ABD Başkanı Trump ile teknoloji devi TESSLA CEO’su Elon Musk arasında tatlı başlayıp, çalkantılı bir atışma sürecine dönüşen ilişki, “eski” siyasi yapı ile “yeni” arasındaki “fay hattını” da ortaya çıkardı. 1946 doğumlu Trump binlerce yıldır “insan zekâsı” üzerinden siyaset yapan siyasi neslin belki de son temsilcilerinden. Musk ise son model bir “tekno-burjuva.” Trump-Musk arasında yaşanan balayı kısa sürdü. USAID’in bir hamlede kapatılmasında mühim bir rol oynayan Musk, ABD’de kurulu düzen veyahut statükonun yapıtaşı olan “askeri-sınai kompleksi” alt etmede aynı başarıyı gösteremedi. Nitekim; Trump’ın seçim döneminde verdiği ciddi vaatlere karşı Ukrayna ve Gazze’de savaşlar tüm hızıyla devam ediyor.
Dijital İkizler
9 Haziran 2025 tarihinde Türkinform.com editörü Furkan Şahin “Kopyanızı çıkardılar: Dijital ikizinizi yapay zekâ ile tanıyın” başlıklı çok ilginç bir yazı yayınladı. Furkan beyin yazısında bizi en yakından ilgilendiren kısım şu: “Dijital ikiziniz; Telefon kullanımınızdan, Sosyal medya alışkanlıklarınıza, Konuşma tarzınızdan, Yürüyüş şeklinize kadar birçok veriyle oluşturuluyor.
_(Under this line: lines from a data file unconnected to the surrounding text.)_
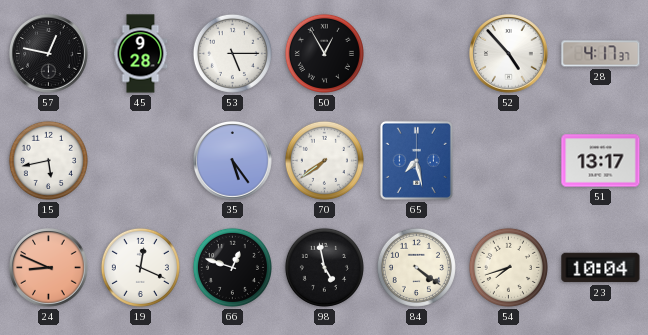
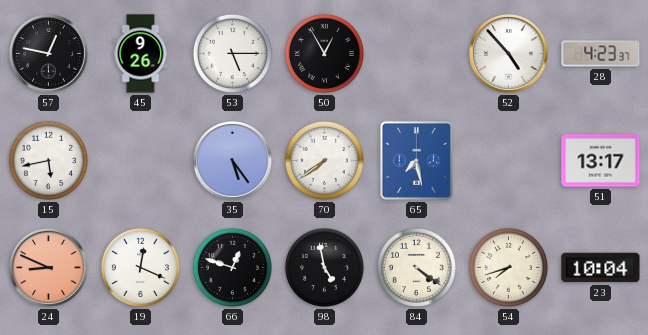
45: 9:28 -> 9:26
28: 4:17 -> 4:23
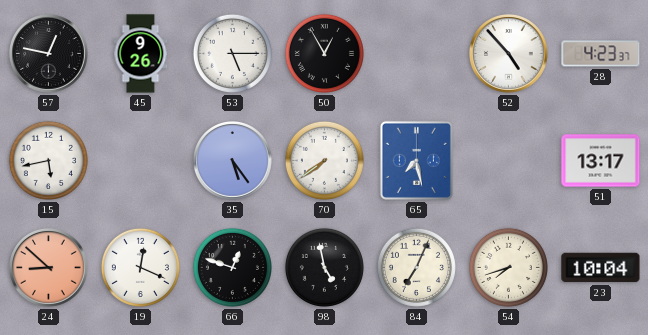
24: 8:49 -> 8:52
84: 4:21 -> 7:04
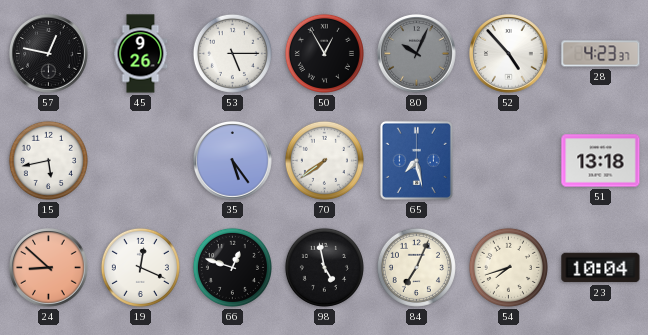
80: none -> 10:04
51: 13:17 -> 13:18
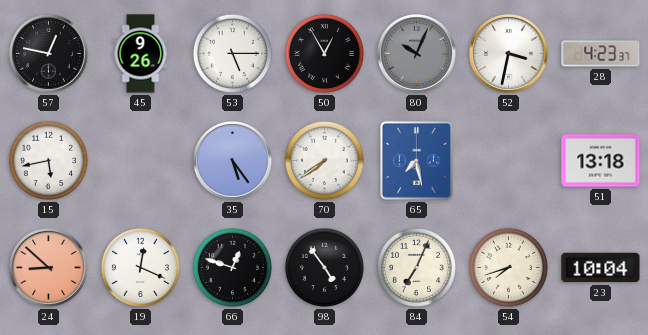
52: 4:53 -> 3:32
98: 4:58 -> 4:54
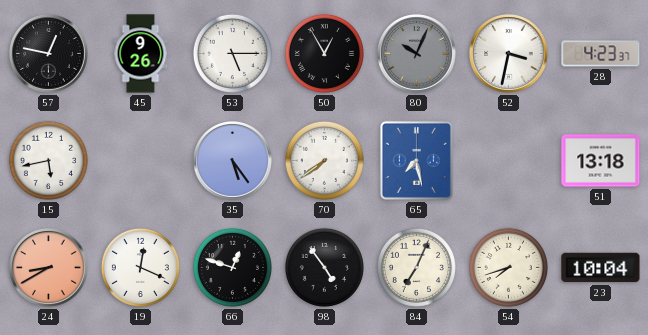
24: 8:52 -> 8:40
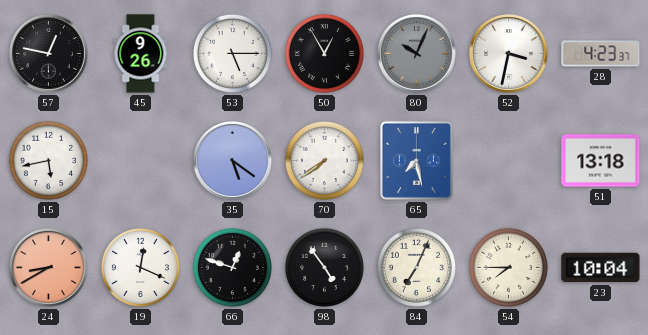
35: 5:24 -> 5:21
54: 7:42 -> 7:45
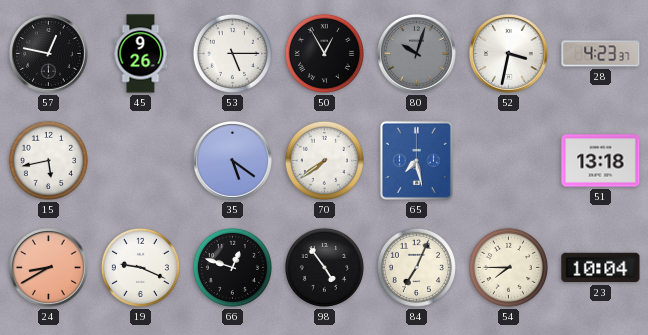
80: 10:04 -> 10:03
19: 12:19 -> 9:19
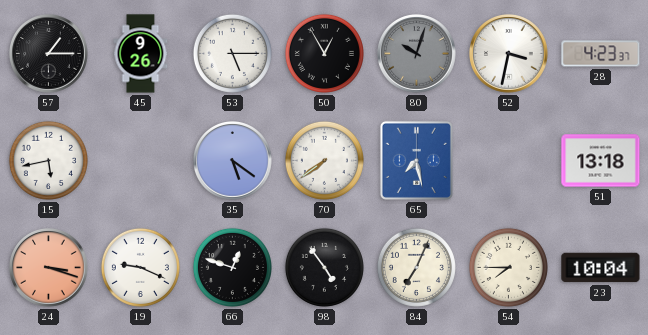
57: 12:47 -> 1:15
24: 8:40 -> 3:18
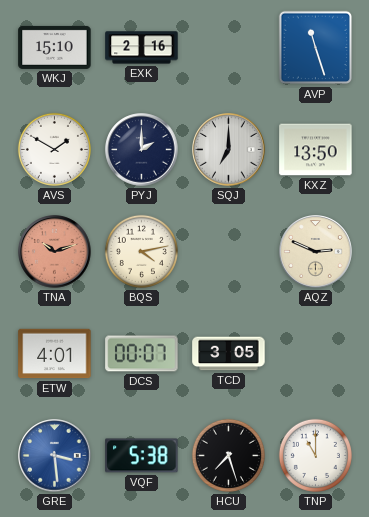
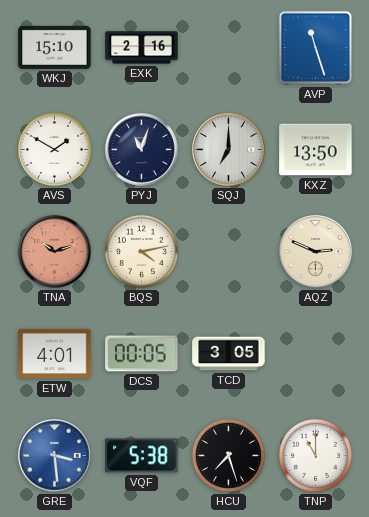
PYJ: 2:00 -> 11:03
DCS: 00:07 -> 00:05
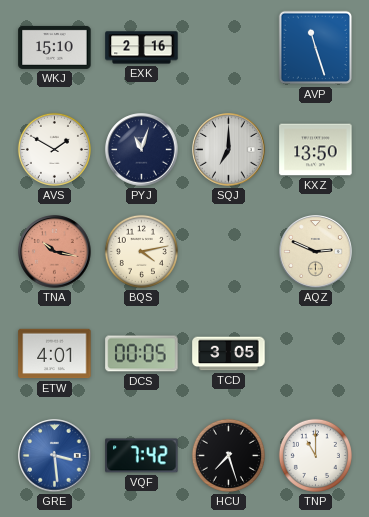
TNA: 10:12 -> 10:17
VQF: 5:38 -> 7:42
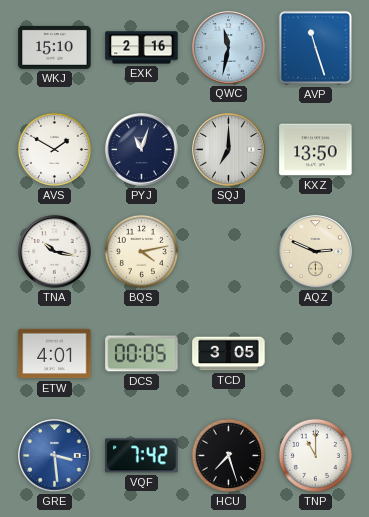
QWC: none -> 11:32
TNA dial: salmon -> white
Bu bilgiler, makine öğrenimi algoritmaları tarafından işlenerek sizin karar alma kalıplarınızı taklit eden bir model haline geliyor. Yani...dijital benliğiniz de “sizin gibi” davranmayı öğreniyor.” (https://turkinform.com/foto-galeri/kopyanizi-cikardilar-dijital-ikizinizi-yapay-zeka-ile-taniyin)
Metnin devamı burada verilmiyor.